_Job item_:
Reproduce every record below exactly, with the pictures left out.

_Material supplied_:
# # # # #

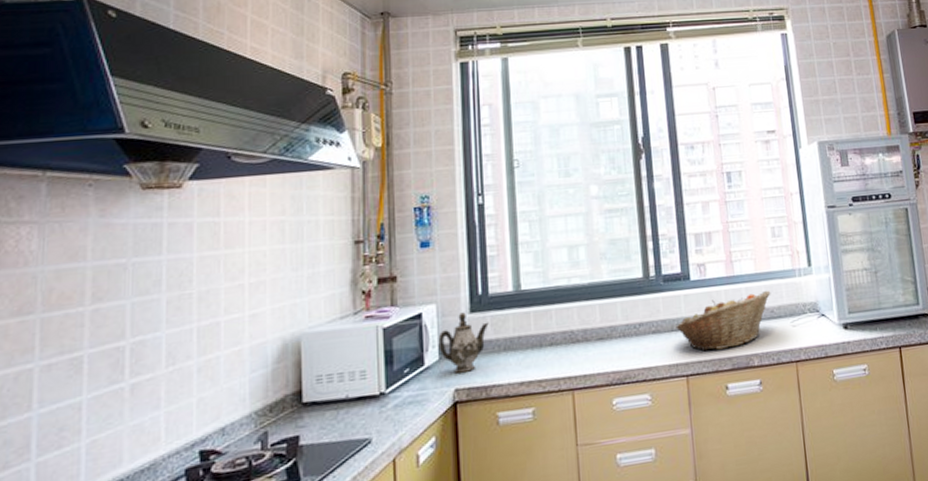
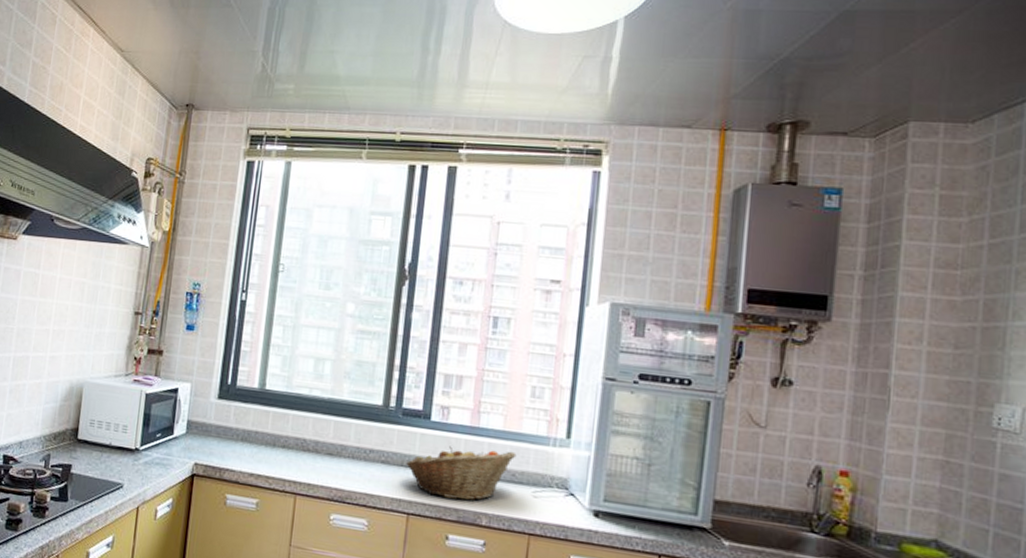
teapot: present [438,312,489,374] -> none [187,396,232,451]

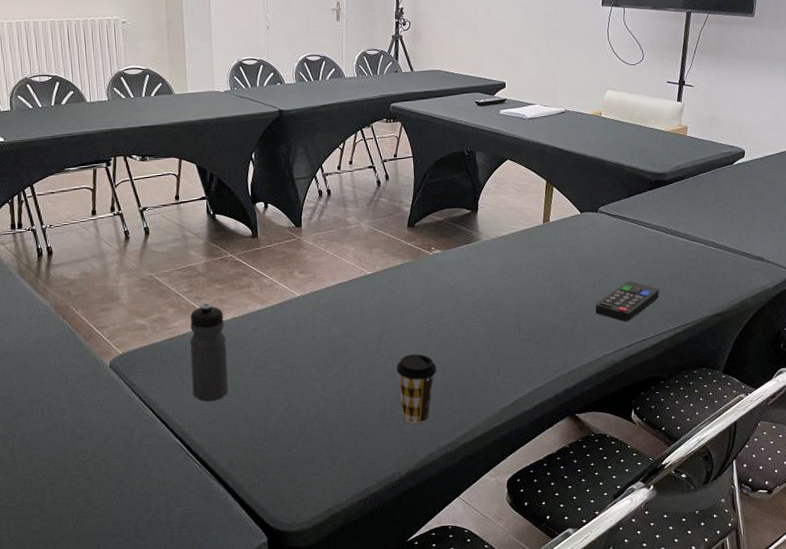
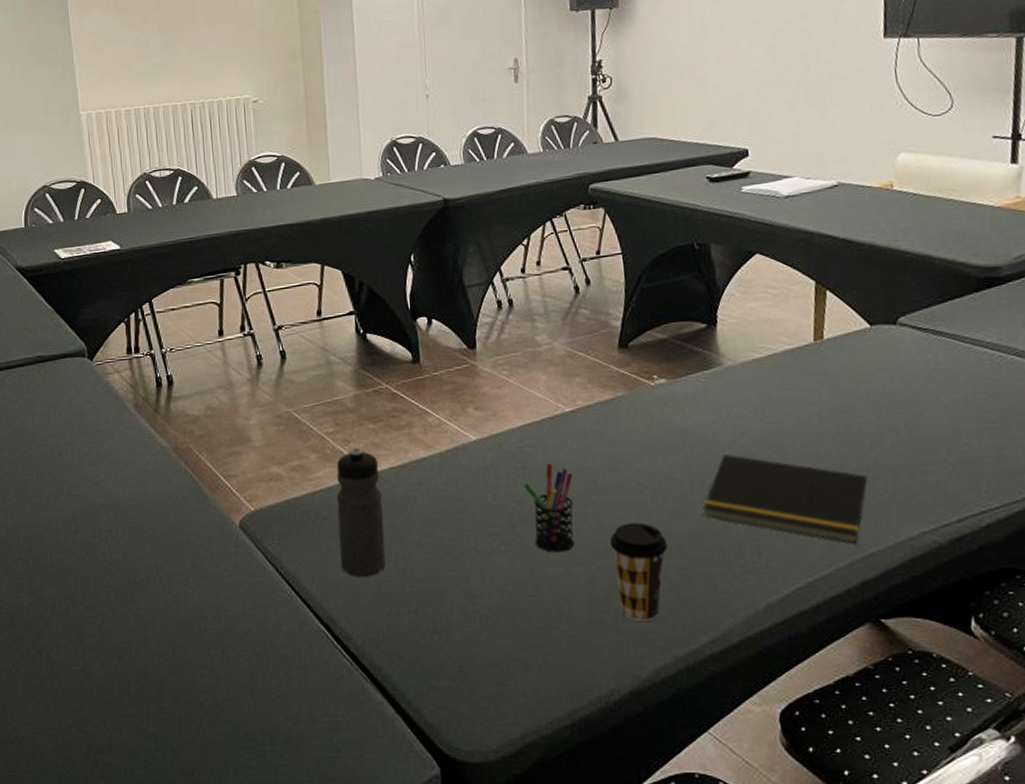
pen holder: none [335,312,371,378] -> present [523,463,574,553]
notepad: none [462,303,573,363] -> present [702,453,868,543]
remote control: present [595,281,660,322] -> none [901,424,1004,484]

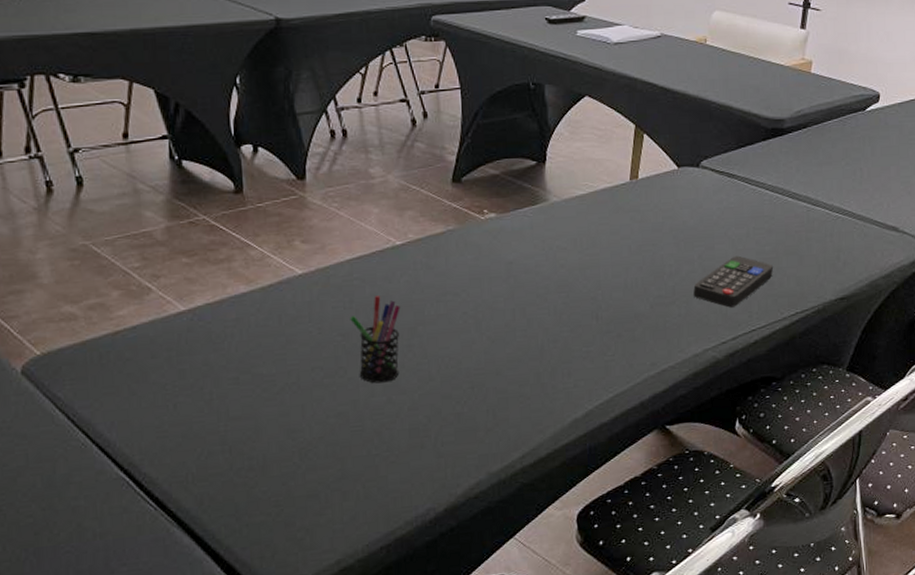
water bottle: present [336,447,386,577] -> none [142,283,198,420]
coffee cup: present [610,522,668,621] -> none [434,351,488,443]
notepad: present [702,453,868,543] -> none [522,284,665,361]
remote control: none [901,424,1004,484] -> present [693,255,774,308]

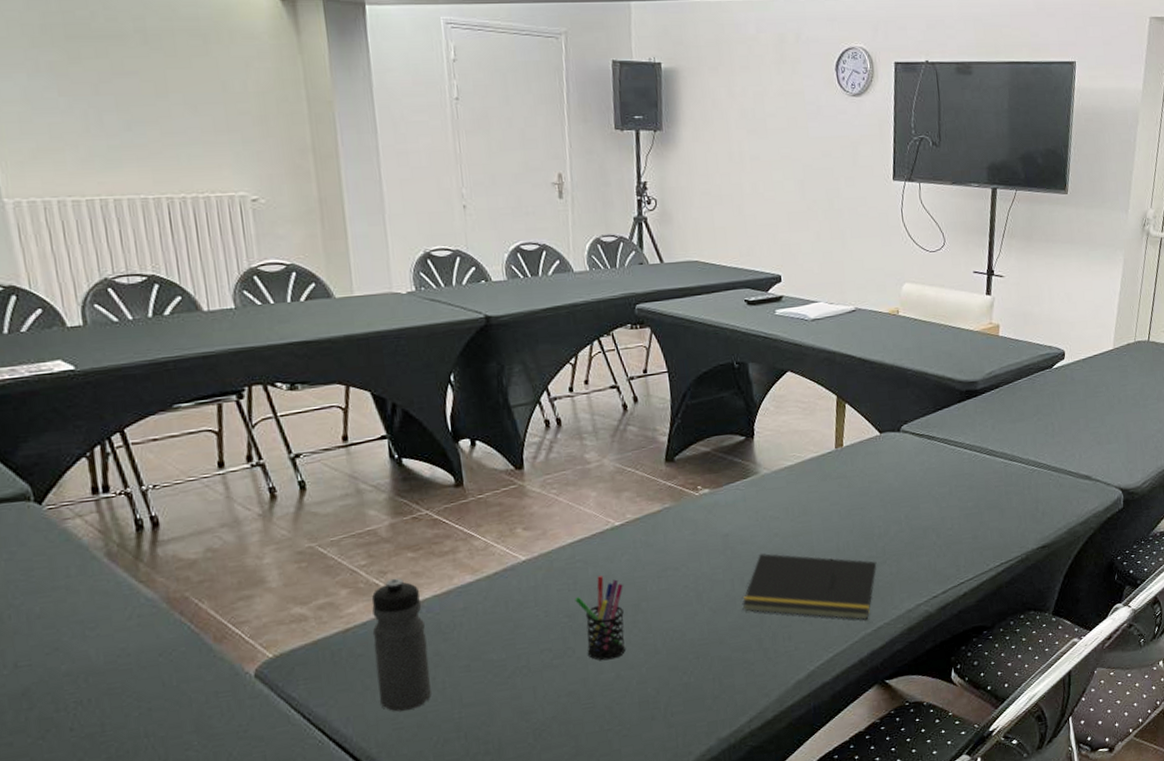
water bottle: none [142,283,198,420] -> present [371,578,431,712]
notepad: none [522,284,665,361] -> present [742,553,877,620]
remote control: present [693,255,774,308] -> none [902,513,977,563]

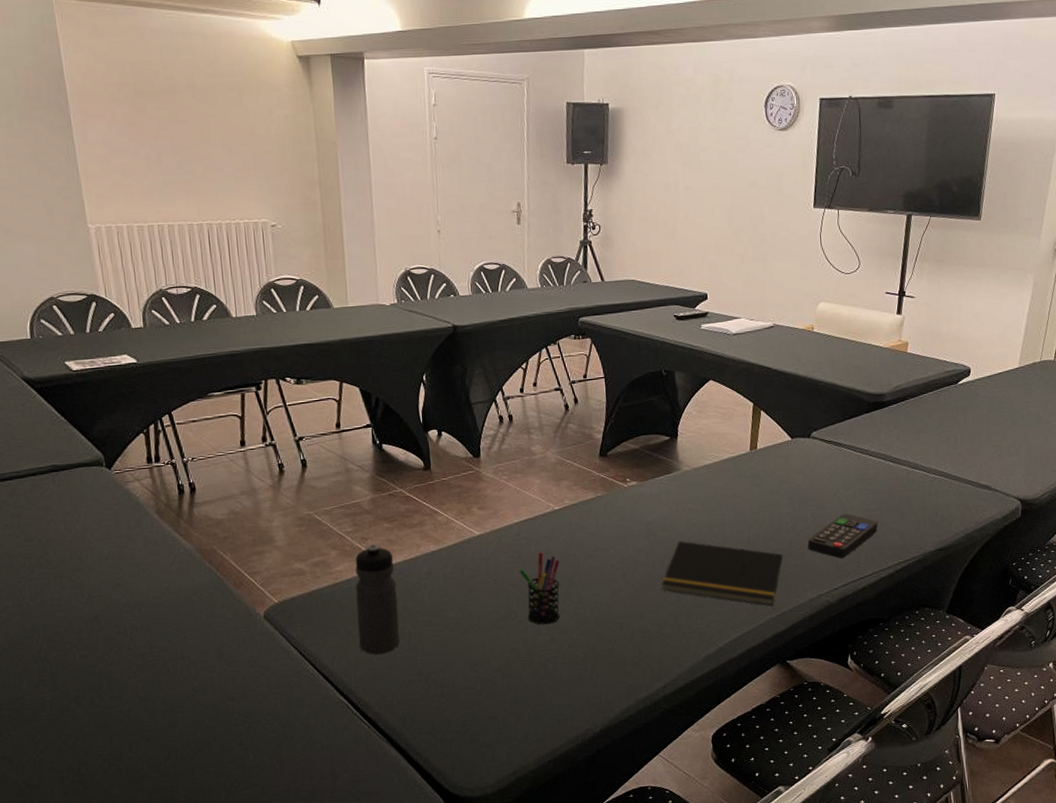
remote control: none [902,513,977,563] -> present [807,513,878,559]

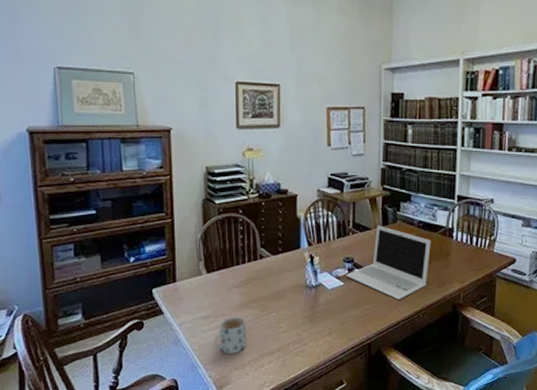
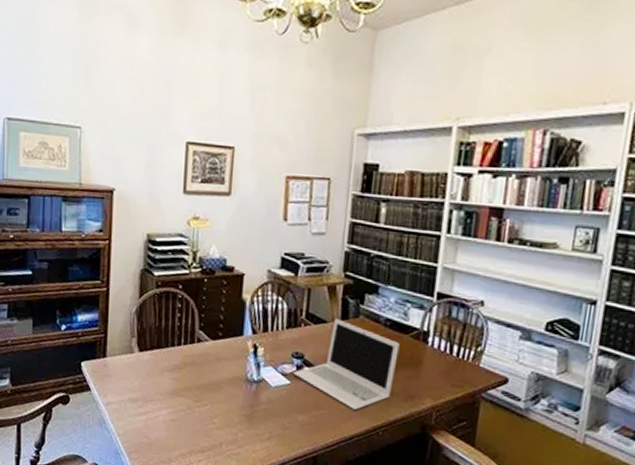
mug: present [213,316,246,354] -> none [139,403,176,446]

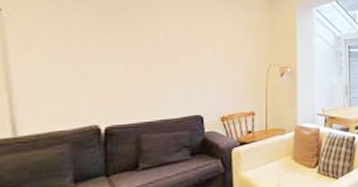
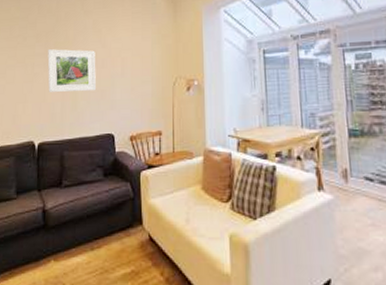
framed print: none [117,28,183,75] -> present [47,49,97,92]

# # # # #

_Task result_:
teapot: present [438,312,489,374] -> none [187,396,232,451]

pen holder: none [335,312,371,378] -> present [523,463,574,553]
notepad: none [462,303,573,363] -> present [702,453,868,543]
remote control: present [595,281,660,322] -> none [901,424,1004,484]

water bottle: present [336,447,386,577] -> none [142,283,198,420]
coffee cup: present [610,522,668,621] -> none [434,351,488,443]
notepad: present [702,453,868,543] -> none [522,284,665,361]
remote control: none [901,424,1004,484] -> present [693,255,774,308]

water bottle: none [142,283,198,420] -> present [371,578,431,712]
notepad: none [522,284,665,361] -> present [742,553,877,620]
remote control: present [693,255,774,308] -> none [902,513,977,563]

remote control: none [902,513,977,563] -> present [807,513,878,559]

mug: present [213,316,246,354] -> none [139,403,176,446]

framed print: none [117,28,183,75] -> present [47,49,97,92]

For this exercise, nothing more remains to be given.